The government, however, seems to be relatively less worried.
Balai Krishna Hazra, additional secretary (Fertiliser Management and Materials Unit) of the Ministry of Agriculture, told TBS in an earlier interview, "Our demand for urea is 26 lakh metric tonnes, and at the same time, we have to keep a reserve of 8 lakh tonnes each year. Altogether, we need 34 lakh tonnes. We have no shortage of urea till December, meaning there will be no crisis in the Aman season."
Bangladesh, however, doesn't have the luxury of relaxing even if there is no fertiliser shortage during the Aman season. We need to look beyond Aman and to the Boro, which is the biggest crop and requires 60% of fertiliser supplies.
"Boro is our biggest harvest. We receive 57% of our rice yield during this harvest. We need the maximum amount of fertiliser, especially urea during this period. We have to ensure there is sufficient irrigation and fertiliser during this period at any cost. We have to ensure a good harvest," asserted Dr Rahman.
Meanwhile, we have the spectre of global warming looming as an additional threat to food security.

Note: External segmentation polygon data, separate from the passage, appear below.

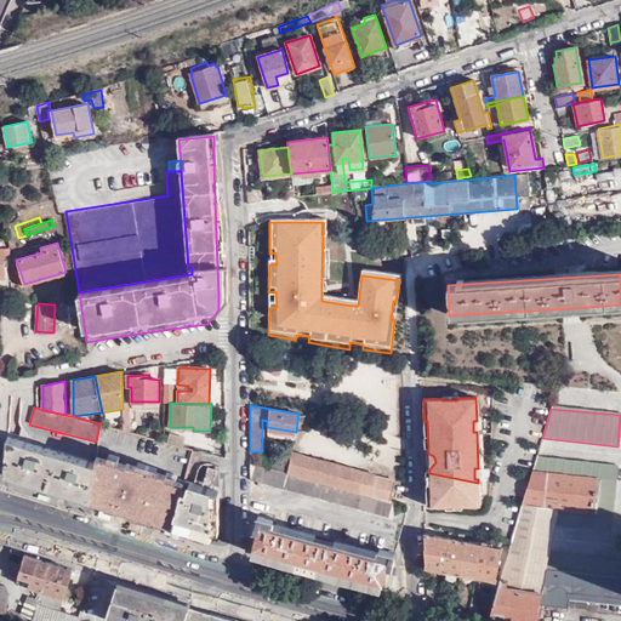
[(167,433),(165,442),(180,445),(182,438),(167,433)]
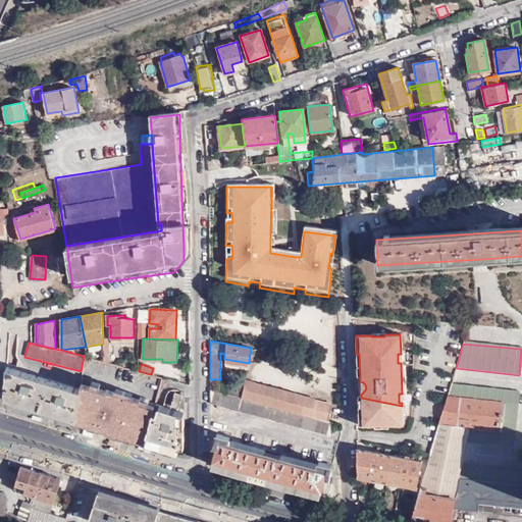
[(80,388),(6,367),(2,407),(14,410),(57,424),(74,429),(80,388)]
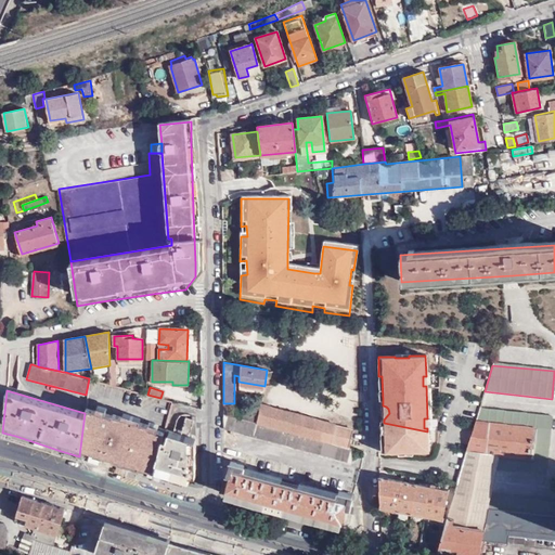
[(245,403),(241,417),(257,422),(260,409),(256,408),(256,407),(245,403)]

"Regions like Bogura and Rajshahi are experiencing a lot of heat; if things continue like this until Boro season, there will be a drought. To tackle that situation, we will not only need higher levels of irrigation, but more fertiliser as well," added Dr Rahman.
A glimmer of hope?
Kyiv and Moscow signed a deal on Friday to free up Ukrainian grain exports that have been blocked since February. It is expected that some 22 million tonnes worth of Ukrainian grain currently stuck in silos, will now be released into the global market.
So there is a possibility that similar deals regarding fertiliser export might also be signed, especially as the US government itself is quietly encouraging agricultural and shipping companies to buy and carry more Russian fertiliser. But even if Russian fertiliser becomes more readily available, importing them will still put pressure on the foreign reserve.